NeoISA
do we really need a new ISA?
i have created this page to start a discussion about whether it makes sense to commit to another cpu command architecture, or whether there are alternatives to it, which are far more agile. have fun.
why
since i can remember i am fascinated by the different cpu architectures and the connections
between the hardware architecture and the command architecture, the ISA.
but why this page?
my way of thinking was triggered a few years ago when RISK-V started to get a lot of attention.

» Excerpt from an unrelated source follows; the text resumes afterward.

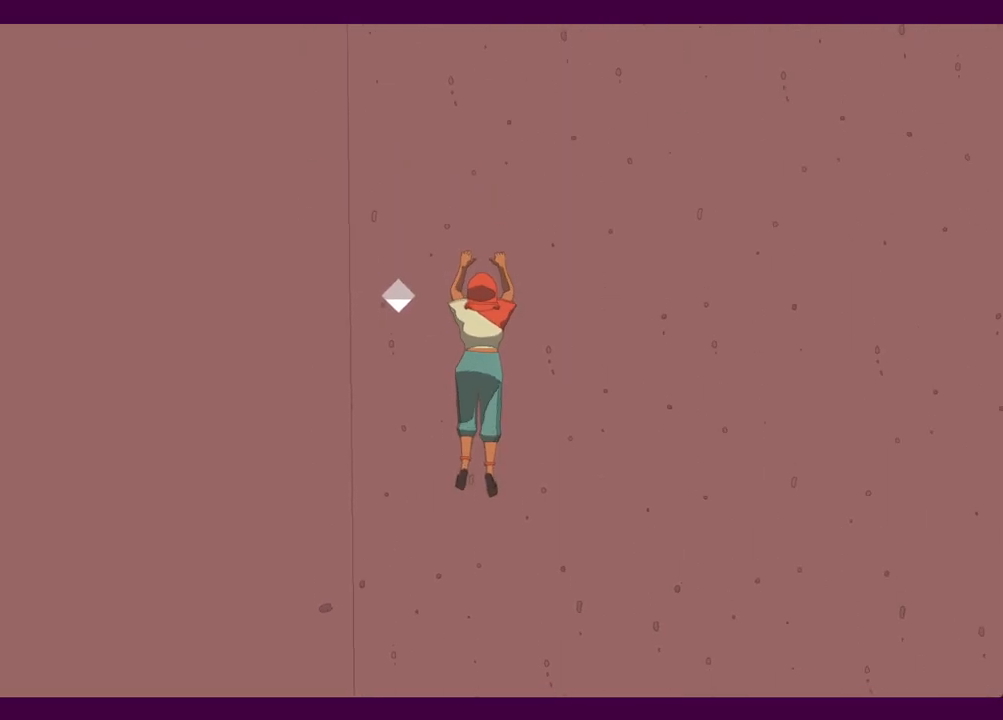
{"keys": ["w"], "mouse": [], "events": [[200, "space", "down"], [334, "space", "up"], [384, "w", "down"]]}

two points in particular triggered me. my first thought was "boaaa, yet another new RISC
(yar-yet another risc)" but the second one fascinated me because from my point of view this was
a milestone to put this ISA under the BSD license - how cool is that! after i read the
design guide by
andrew waterman he inspired me to move this topic out of my background of
my brain and into a focus area. this website is now exactly meant to write down my insights from
the last years to get them out of my head.
history
in my early days of computer science, which were influenced by zx81 and the vc20, i came in contact with the comodere basic with such strange hex signs from some magazines after some first attempts. colloquially this was called "assembler" and should be very fast. that was the first machine code of the 6502 i had to deal with. from then on it started and fascinates me until today. from today's point of view i can only take my hat off to how such a performance can be generated from only 3.5k transistors. i had a lot of fun with the 6502 and learned a lot about the interaction of silicon and isa already described above. my amazing next step was an atari st with its 68k cpu. mainframe power on a home computer, insane. 68k became my feel-good cpu. a cool ISA on which it was fun to develop. in contrast i found the 80x86 to be very bulky, unintuitive and inperformant in its time. my opinion at that time was, that the x86's will not become generally accepted - not my last misconception ;) already at that time one thought matured in endless discussions with my buddy marek, while we developed a special operating system, a kind of microkernel system, how we will become master over the many different ISA's. but more about that later. the i860 from intel was the entry into the world of pipelining and parallel processing, because it could execute up to three commands at the same time. on the i860 it became clear for the first time, that in contrast to the 68k it would not be so easy to develop more complex systems in machine language. one of the last at this time surprisingly interesting processors were the transputers from inmos. to this day i still find the ISA elegant and efficient, working with a stack instead of registers i still find extremely charming for many reasons. unfortunately, the t9000 did not really manage to get the company out of its predicament, although it was far ahead of its time in my opinion. in my opinion there were only a few really interesting developments, like the itanium, the cell and the transmeta series. i was also taken with the transmetas. emulating an x86 and running it with a very efficient vliw, which is not visible to the programmer. i remembered the long conversations with marek. all the others are just more risc's in my view, where everybody cooked his own soup. of course there are a lot of other processors like dsp's, microcontrollers, and so on, but i always concentrated on cpu's that execute general purpose code.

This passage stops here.